An odd piece planned for the Welsh jigsaw
Boundaries. I know, you may not be interested. But indulge me for a minute. The new draft parliamentary boundaries for Wales came out this week (on my 50th birthday). The commission had a tough job, cutting savagely from 40 seats to 30, which is fewer than at any time since 1832 and just three more than in 1601, despite the population of Wales rising from roughly 300,000 in 1600 to three million today. The Government's legislation was so obsessed with the numerical equality of seats that there are some very odd results. In the Rhondda's case, they are suggesting that part of the Cynon Valley be added to my Rhondda seat. It's a tiny quibble, but the only way to get from one valley to the other, short of a Von Trapp family climb over the mountain, is via two other constituencies.

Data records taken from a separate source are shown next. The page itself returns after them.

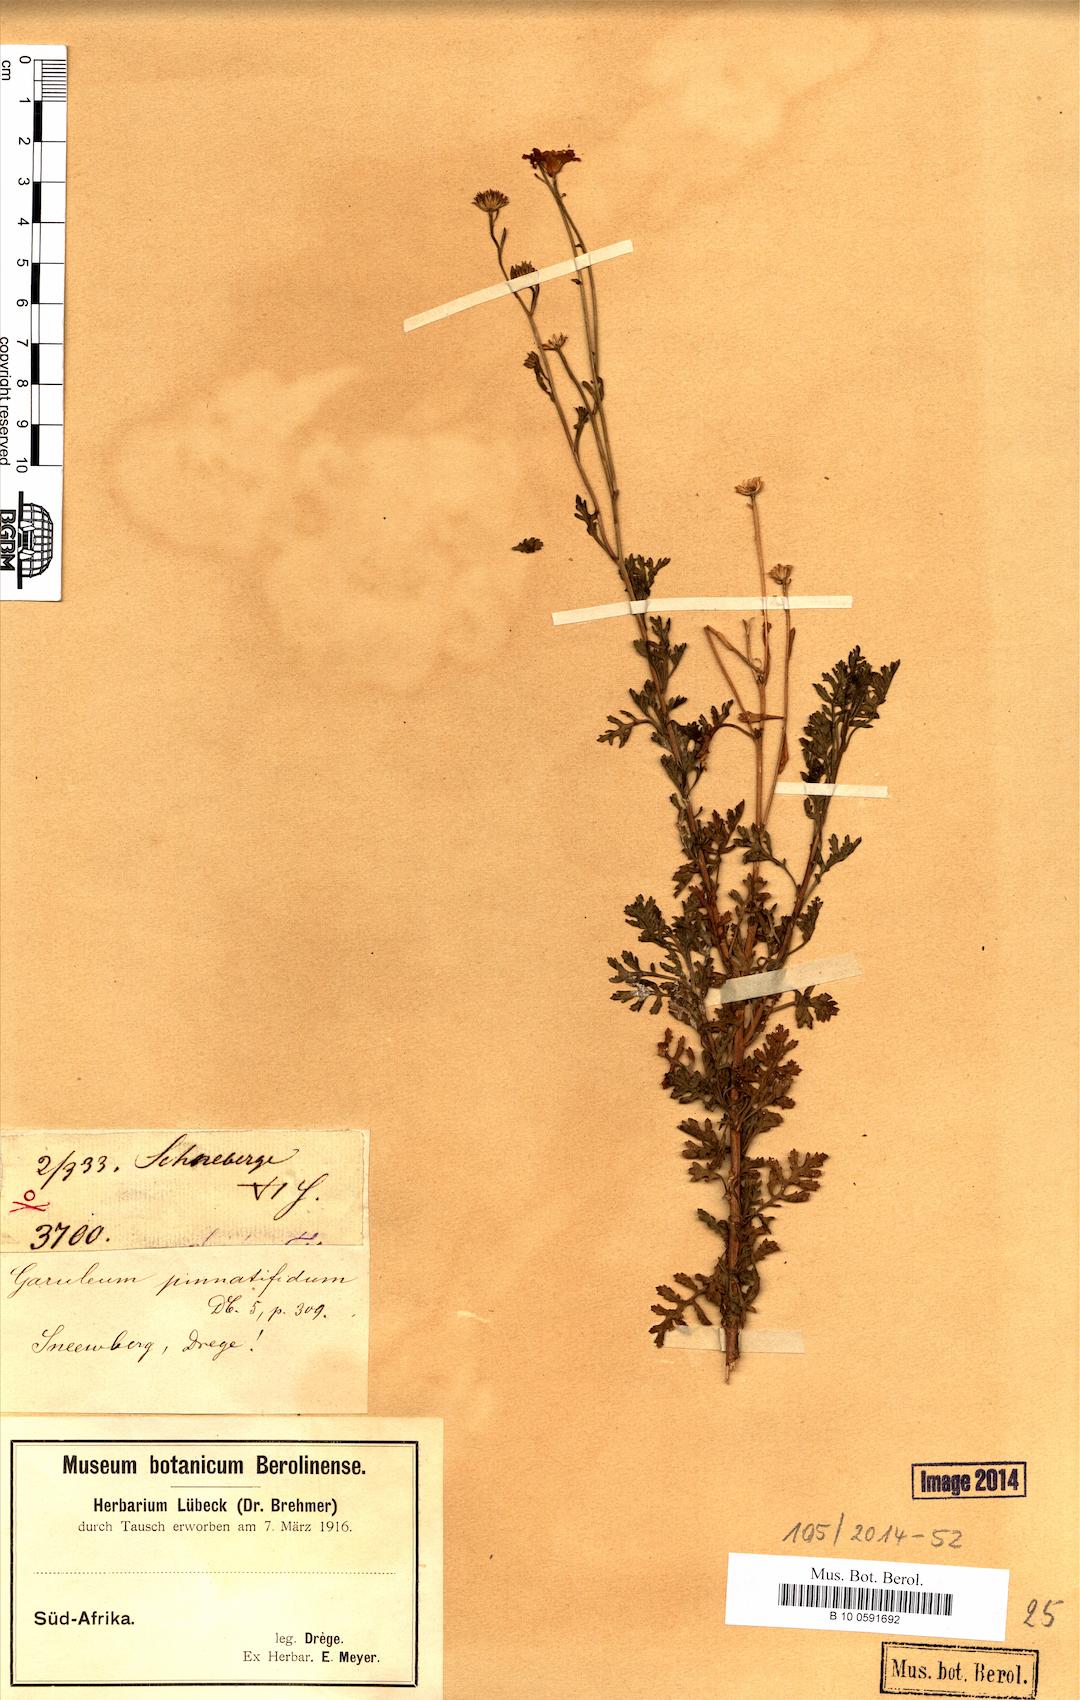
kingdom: Plantae
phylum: Tracheophyta
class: Magnoliopsida
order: Asterales
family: Asteraceae
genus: Garuleum
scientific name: Garuleum pinnatifidum
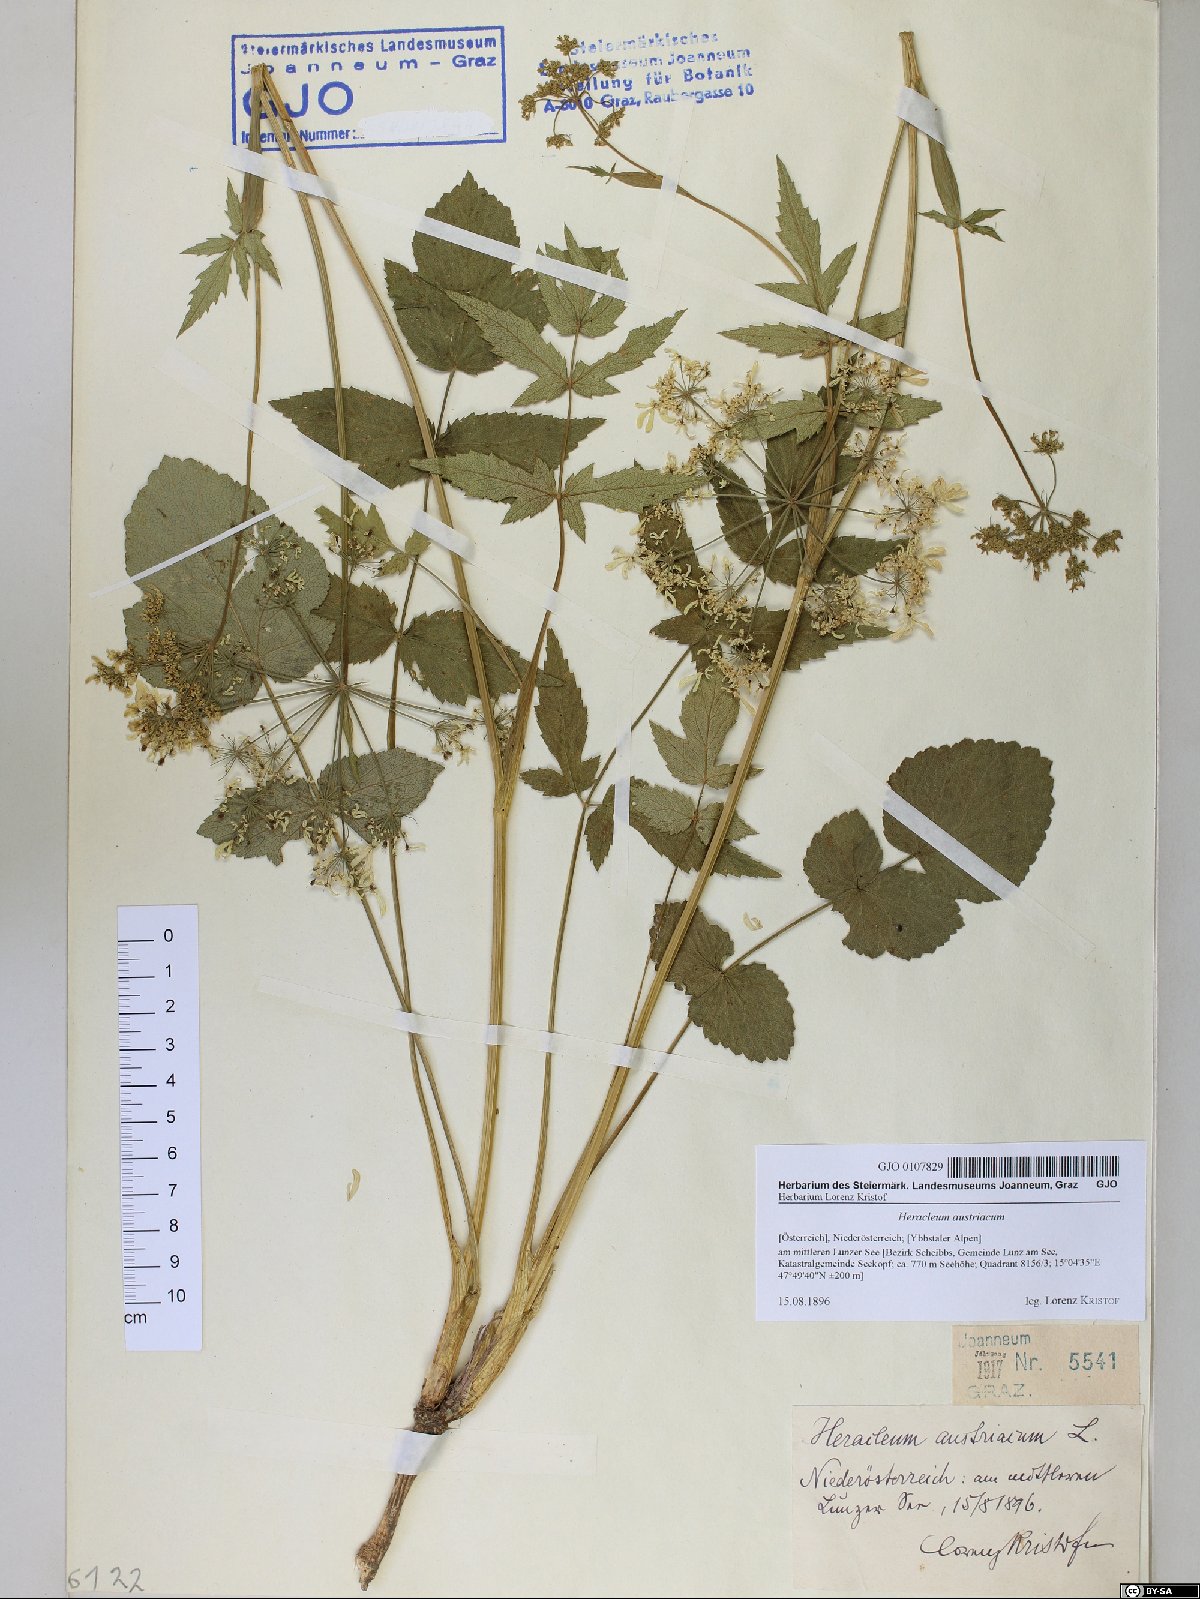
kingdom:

How the Commons punishes the wicked
The Culture Committee is considering its report on phone hacking, so the Commons will soon have to decide what we should do about those who have lied to Parliament. We should remember Charles Grissell, who boasted in 1879 that he could get the Tower High Level Bridge Bill rejected for a consideration of £2,000. For this blatant contempt of Parliament, he and his lawyer, John Ward, were summoned to the bar of the House. Grissell legged it to Boulogne, leaving Ward to be arrested and imprisoned. When the Speaker sent a messenger to Boulogne to demand Grissell's return, he was found "disporting himself in summer clothes" and invited the messenger to dinner. Knowing that the Commons could imprison him only while the House was in session, Grissell gave himself up just before Parliament was prorogued, whereupon he was sent to Newgate for just a few hours. The Commons was still seething, though, when it resumed the following spring, so Grissell was returned to Newgate on 2 March. He had to be released again when the general election was called on 24 March, but the Commons had made sure it got its man.